Plant care
Calathea Warscewiczii (Jungle Velvet)temperature & humidity
Goeppertia warszewiczii
More about calathea warscewiczii (jungle velvet)
Ideal temperature for calathea warscewiczii (jungle velvet)
Temperature kills fewer calathea warscewiczii (jungle velvet) plants than you'd think. What kills them is the micro-climate within a normal-temperature room — a leaf pressed against single-glazed winter glass, the hot dry updraft directly above a radiator, the cold blast from an AC vent. The thermostat reading at 18-29C (65-85F) is fine; the spot you put the plant in matters more. Below roughly 18°C the damage starts — soft blackened patches, translucent leaves, sometimes overnight.
Cold tolerance & winter care
Calathea Warscewiczii (Jungle Velvet) is frost-tender (USDA 10-12 (grown as a houseplant elsewhere; not frost-tolerant), RHS undefined). It cannot survive a frost, so in most of the US and UK it lives indoors year-round or summers outside and comes back in well before the first autumn frost — once nights drop toward 10-12°C is the cue, not the first frost warning. Acclimate it over a week when moving between indoors and out so the leaves do not shock.

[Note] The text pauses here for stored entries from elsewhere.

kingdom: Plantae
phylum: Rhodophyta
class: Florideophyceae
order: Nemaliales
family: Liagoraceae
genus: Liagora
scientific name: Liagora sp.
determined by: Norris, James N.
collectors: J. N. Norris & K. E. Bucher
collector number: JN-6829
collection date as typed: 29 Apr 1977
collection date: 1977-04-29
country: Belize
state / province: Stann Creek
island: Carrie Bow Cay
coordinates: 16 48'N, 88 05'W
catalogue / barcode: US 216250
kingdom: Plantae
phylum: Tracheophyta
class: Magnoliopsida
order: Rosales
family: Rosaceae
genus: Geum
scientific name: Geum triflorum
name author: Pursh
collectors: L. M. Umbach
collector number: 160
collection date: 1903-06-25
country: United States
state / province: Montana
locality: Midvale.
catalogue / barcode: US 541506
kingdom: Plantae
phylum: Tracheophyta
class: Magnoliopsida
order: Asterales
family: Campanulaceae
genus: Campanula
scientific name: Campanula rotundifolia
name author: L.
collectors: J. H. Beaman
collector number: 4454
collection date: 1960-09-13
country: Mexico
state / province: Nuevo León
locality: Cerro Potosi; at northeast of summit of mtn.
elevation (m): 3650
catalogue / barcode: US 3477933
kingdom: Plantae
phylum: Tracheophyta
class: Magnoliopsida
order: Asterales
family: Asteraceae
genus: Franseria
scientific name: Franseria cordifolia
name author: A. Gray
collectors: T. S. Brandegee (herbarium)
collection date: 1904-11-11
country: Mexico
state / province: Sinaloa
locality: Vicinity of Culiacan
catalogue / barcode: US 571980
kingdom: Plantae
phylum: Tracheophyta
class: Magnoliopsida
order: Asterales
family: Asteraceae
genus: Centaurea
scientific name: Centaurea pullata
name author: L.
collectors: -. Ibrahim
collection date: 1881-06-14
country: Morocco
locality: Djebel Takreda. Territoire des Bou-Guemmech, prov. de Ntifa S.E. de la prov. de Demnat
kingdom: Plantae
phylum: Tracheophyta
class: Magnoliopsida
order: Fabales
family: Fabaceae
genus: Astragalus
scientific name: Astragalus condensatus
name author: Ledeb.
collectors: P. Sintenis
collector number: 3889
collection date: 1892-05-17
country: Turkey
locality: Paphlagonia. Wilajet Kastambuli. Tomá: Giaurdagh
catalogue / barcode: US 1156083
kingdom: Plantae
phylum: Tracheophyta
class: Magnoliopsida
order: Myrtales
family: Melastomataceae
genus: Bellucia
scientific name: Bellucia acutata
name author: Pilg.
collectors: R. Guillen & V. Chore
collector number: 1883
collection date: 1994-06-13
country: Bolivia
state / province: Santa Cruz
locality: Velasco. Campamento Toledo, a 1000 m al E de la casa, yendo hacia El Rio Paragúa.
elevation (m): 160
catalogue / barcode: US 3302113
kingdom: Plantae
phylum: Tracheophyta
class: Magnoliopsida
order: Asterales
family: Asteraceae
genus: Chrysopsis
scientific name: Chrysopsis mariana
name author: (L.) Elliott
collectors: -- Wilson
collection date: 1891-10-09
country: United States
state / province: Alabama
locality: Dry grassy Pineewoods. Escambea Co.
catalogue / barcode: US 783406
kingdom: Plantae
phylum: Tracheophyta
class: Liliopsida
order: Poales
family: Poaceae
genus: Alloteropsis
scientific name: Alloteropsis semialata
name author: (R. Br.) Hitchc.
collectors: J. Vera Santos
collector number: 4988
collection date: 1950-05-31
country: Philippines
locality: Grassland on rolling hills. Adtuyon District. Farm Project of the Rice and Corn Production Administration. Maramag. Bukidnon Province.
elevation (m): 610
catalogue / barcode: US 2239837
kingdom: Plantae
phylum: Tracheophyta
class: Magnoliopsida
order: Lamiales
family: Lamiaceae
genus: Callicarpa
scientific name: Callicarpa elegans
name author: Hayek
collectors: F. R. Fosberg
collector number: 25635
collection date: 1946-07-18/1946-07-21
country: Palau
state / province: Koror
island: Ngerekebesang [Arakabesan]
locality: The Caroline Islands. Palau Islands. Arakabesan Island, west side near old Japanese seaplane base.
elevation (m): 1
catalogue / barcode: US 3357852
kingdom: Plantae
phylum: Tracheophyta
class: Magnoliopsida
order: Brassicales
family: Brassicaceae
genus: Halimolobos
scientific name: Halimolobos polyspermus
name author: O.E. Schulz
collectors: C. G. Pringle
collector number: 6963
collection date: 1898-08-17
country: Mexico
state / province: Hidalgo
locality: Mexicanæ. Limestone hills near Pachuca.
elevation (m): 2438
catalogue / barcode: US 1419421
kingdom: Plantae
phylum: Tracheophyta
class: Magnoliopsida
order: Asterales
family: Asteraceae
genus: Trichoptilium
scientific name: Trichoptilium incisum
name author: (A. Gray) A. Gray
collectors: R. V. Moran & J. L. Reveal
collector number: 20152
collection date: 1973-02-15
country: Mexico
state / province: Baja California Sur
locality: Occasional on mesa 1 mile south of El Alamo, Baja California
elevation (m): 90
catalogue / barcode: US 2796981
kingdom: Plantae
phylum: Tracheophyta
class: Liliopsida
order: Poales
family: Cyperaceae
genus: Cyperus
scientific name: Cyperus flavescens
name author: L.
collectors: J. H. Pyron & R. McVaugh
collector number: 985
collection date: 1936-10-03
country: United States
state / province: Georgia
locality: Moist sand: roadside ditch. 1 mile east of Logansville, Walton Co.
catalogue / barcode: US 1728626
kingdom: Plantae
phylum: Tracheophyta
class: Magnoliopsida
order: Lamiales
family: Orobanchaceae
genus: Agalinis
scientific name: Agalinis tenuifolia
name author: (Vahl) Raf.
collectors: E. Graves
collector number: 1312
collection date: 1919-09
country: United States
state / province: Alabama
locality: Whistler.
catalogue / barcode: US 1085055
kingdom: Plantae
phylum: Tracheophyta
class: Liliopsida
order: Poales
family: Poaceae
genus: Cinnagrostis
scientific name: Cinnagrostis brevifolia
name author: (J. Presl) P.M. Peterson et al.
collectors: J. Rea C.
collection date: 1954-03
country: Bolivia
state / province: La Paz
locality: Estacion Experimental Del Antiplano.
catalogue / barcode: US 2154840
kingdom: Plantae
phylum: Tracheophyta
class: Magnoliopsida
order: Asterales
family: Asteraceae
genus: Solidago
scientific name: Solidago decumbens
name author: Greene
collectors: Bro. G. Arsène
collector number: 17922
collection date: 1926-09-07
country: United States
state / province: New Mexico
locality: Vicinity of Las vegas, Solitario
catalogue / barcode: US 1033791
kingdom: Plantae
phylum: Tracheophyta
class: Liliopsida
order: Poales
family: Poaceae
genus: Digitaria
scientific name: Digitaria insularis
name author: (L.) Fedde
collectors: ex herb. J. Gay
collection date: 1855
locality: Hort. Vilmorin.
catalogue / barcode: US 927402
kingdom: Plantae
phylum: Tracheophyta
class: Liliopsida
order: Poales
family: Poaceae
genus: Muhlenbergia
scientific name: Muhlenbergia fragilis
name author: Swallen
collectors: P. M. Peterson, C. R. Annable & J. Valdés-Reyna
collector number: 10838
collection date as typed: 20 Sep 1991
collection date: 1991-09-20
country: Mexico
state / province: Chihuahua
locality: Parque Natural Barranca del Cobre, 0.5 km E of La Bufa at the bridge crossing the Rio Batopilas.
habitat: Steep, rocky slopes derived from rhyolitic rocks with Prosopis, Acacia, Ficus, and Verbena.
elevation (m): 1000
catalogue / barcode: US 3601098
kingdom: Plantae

Humidity for calathea warscewiczii (jungle velvet)
Calathea Warscewiczii (Jungle Velvet) sits happiest at around 60%+ (high) relative humidity. High humidity is essential; aim for 60% or above. Below ~50% the leaf edges turn crispy and brown and leaves curl. Boost with a humidifier, a pebble tray, or grouping with other tropicals. Misting helps only briefly and can encourage fungal spotting if foliage stays wet. The usual low-humidity tell is crisp brown leaf tips and edges while the soil moisture is fine — a sign the air, not the watering, is the problem. If you need to raise it, the reliable methods are grouping plants together, standing the pot on a tray of damp pebbles (the pot above the waterline, never in it), or running a small humidifier in winter when indoor heating dries the air most. Misting is the least effective — it raises humidity for minutes, not hours.
Calathea Warscewiczii (Jungle Velvet) temperature & humidity — frequently asked questions
What temperature is best for calathea warscewiczii (jungle velvet)?
Calathea Warscewiczii (Jungle Velvet) grows best between 18-29C (65-85F). Keep it out of cold draughts, off freezing windowsills in winter, and away from the hot dry air directly above radiators — the extremes matter far more than the average room temperature.
How cold can calathea warscewiczii (jungle velvet) tolerate?
Calathea Warscewiczii (Jungle Velvet) starts to suffer below roughly 18°C. It is frost-tender and will be damaged or killed by a frost, so bring it indoors once nights fall toward 10-12°C.
What humidity does calathea warscewiczii (jungle velvet) need?
Calathea Warscewiczii (Jungle Velvet) prefers about 60%+ (high) relative humidity. High humidity is essential; aim for 60% or above. Below ~50% the leaf edges turn crispy and brown and leaves curl. Boost with a humidifier, a pebble tray, or grouping with other tropicals. Misting helps only briefly and can encourage fungal spotting if foliage stays wet.
How do I raise humidity for calathea warscewiczii (jungle velvet)?
Group it with other plants, stand the pot on a tray of damp pebbles (kept above the waterline), or run a small humidifier in winter. Misting only helps for a few minutes, so it is the weakest option for a plant that genuinely needs more humidity.
Can calathea warscewiczii (jungle velvet) live outside?
Calathea Warscewiczii (Jungle Velvet) is rated for USDA zone 10-12 (grown as a houseplant elsewhere; not frost-tolerant). Outside that range it must come indoors before the first frost — treat any outdoor stint as a summer holiday, not a permanent home.
More calathea warscewiczii (jungle velvet) care
In the UK? Keeping calathea warscewiczii (jungle velvet) warm in a UK home covers the radiator, single-glazing and heating-season humidity angle. Temperature and humidity are one piece. See the full calathea warscewiczii (jungle velvet) care guide, its cold-hardiness guide, and watering schedule — humidity and watering problems are easy to confuse.